Coming in From the Feltham Frost
The Conservative MP whose name I missed, Mary something or other, made the worst mistake a by-election pundit can make speaking on the BBC News 24 from the Felham and Heston count. That is second guessing the electorate after the polls have closed. Either that or maths might not be her strong suit.
She claimed that the swing to Labour would not be significant, but didn’t challenge the claim by Fiona Mactaggart MP that Labour would increase it’s majority on half the (woeful) General Election turnout. For both to be true would be a virtual impossibility.
In the event a swing of 8.6% to Labour is large for a relatively safe Labour defence at a by-election – and certainly ‘significant’. The movement was not as spectacular as at Barnsley, but still credible. In effect Labour trebled its majority in percentage terms. Relative movements are also important to consider when crunching by-election numbers. Labour’s share of the vote sat roughly halfway between its level in the 2005 and 1997 elections. In Barnsley Labour got closer to it 1997 level, but it had in the meantime fallen much further. So not bad.
Speculation from by-election results is largely pointless. The Conservatives may feel some crumb of comfort in the fact they they didn’t get quite the hiding that they got at Barnsley, but it should be remembered that Feltham and Heston was a Tory seat in both 1983 and 1997. They also had the gumption to field a candidate who had fought the seat several times in the past and therefore had some local loyalty.
Wherever the Tories are right now it is probably not in landslide territory. As for the Liberal Democrats the pointlessness of their presence was clear for all to see, but this time although their share of the vote was more than halved remaining just ahead of UKIP. The party that once stormed to victory at by-elections now celebrates saving its deposit.

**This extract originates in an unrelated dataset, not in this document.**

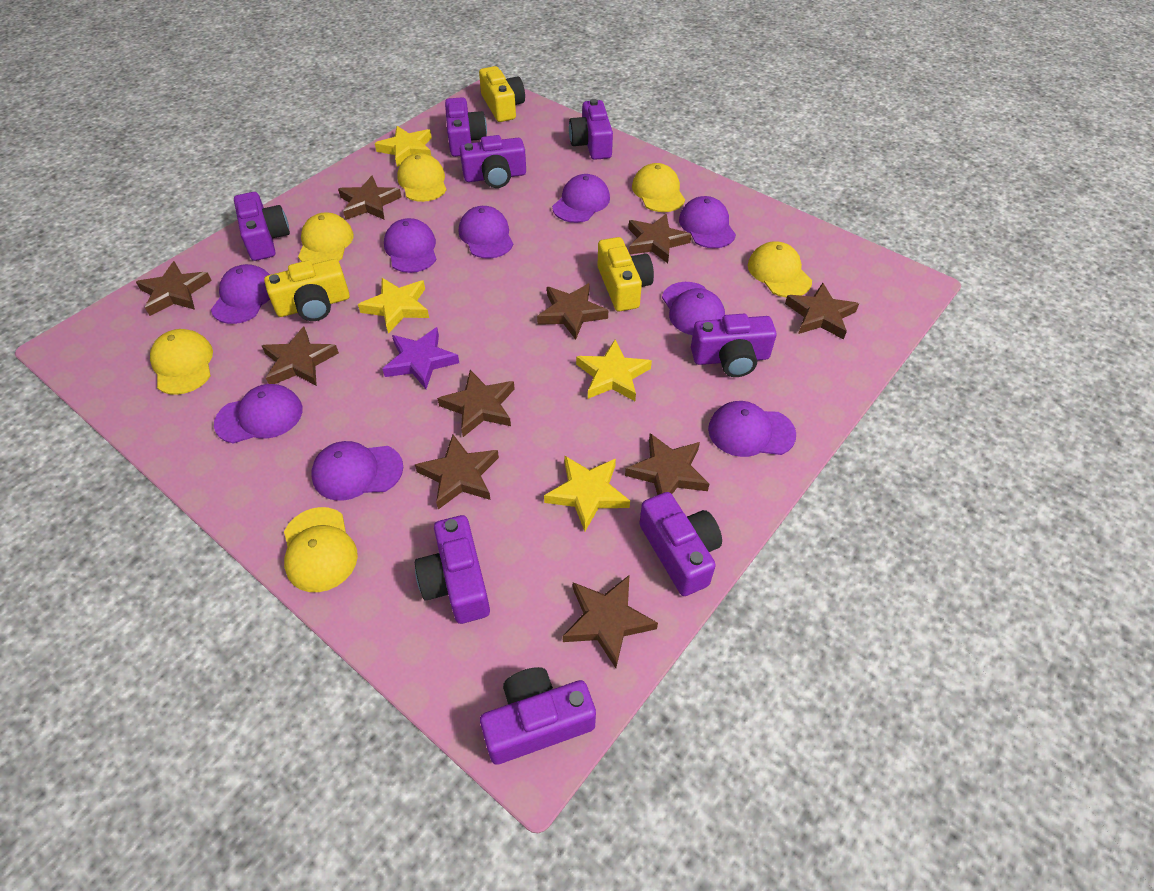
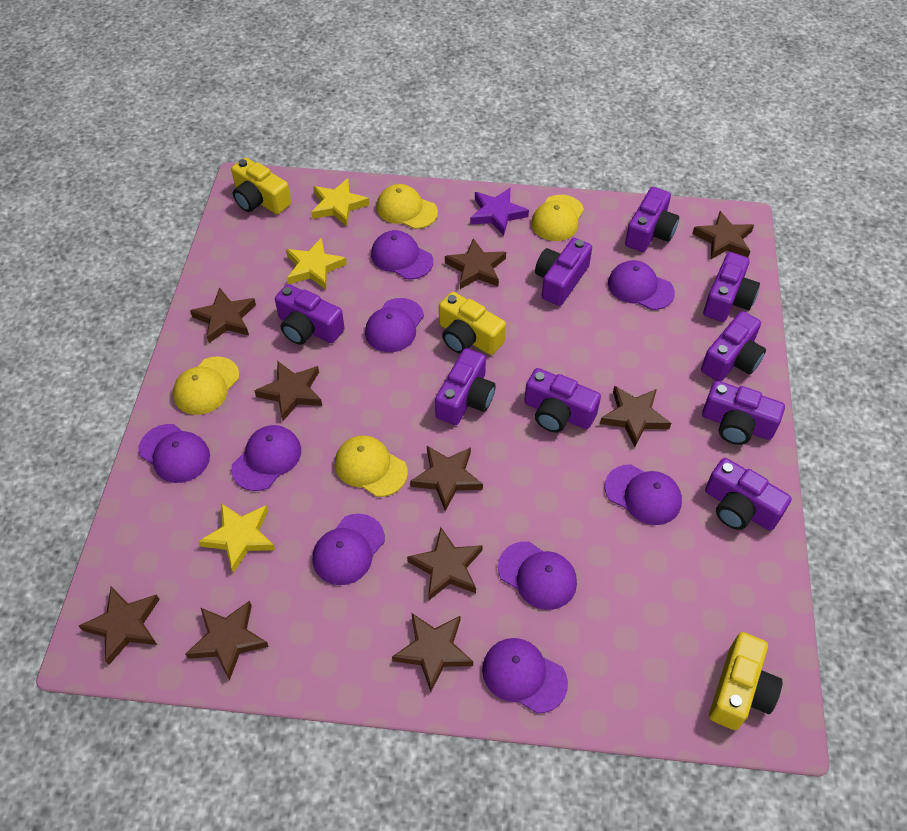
purple camera: [234,192,290,261] [415,515,490,624] [445,97,487,157] [460,135,526,188] [480,667,596,765] [569,99,613,160] [639,492,722,596] [691,314,776,377] = 8 -> [275,284,344,345] [435,348,496,425] [524,368,601,432] [535,238,592,306] [625,187,679,252] [701,311,766,381] [702,381,785,445] [703,252,760,322] [705,458,791,531] = 9
yellow cap: [150,329,213,395] [284,507,358,592] [298,213,354,264] [397,153,447,202] [632,163,685,212] [748,241,812,298] = 6 -> [173,356,240,415] [335,435,408,497] [376,184,438,229] [531,195,584,241] = 4
yellow star: [358,278,429,333] [375,126,432,167] [544,455,630,531] [576,339,652,401] = 4 -> [199,503,275,573] [286,238,347,289] [311,178,369,226] = 3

The LibDems beating UKIP was probably to do with the Tories losing fewer votes to the Europhobes as a result of Mr Cameron’s ‘non-veto veto’ and, perhaps, gaining a few from the Tory centre on the same issue. However in this strange political week it is worth pointing out that pro-EU parties (by reputation if not by recent actions) polled around 63% while anti-EU parties managed around 37% between them. There is little real evidence that the EU curfuffle cost Labour votes in just the sort of place that it might. Whatever else, it is fair to any effect on electoral fortunes of the PM’s lunacy will be short term which may not be the case for the effect on the economy.
Finally, It’s worth congratulating Labour’s Seema Malhotra, an obviously bright woman who could go far.
* Apologies to readers for a few more typos than normal in my first draft – I’m putting it down to using an iPad touch screen thing with a will of its own.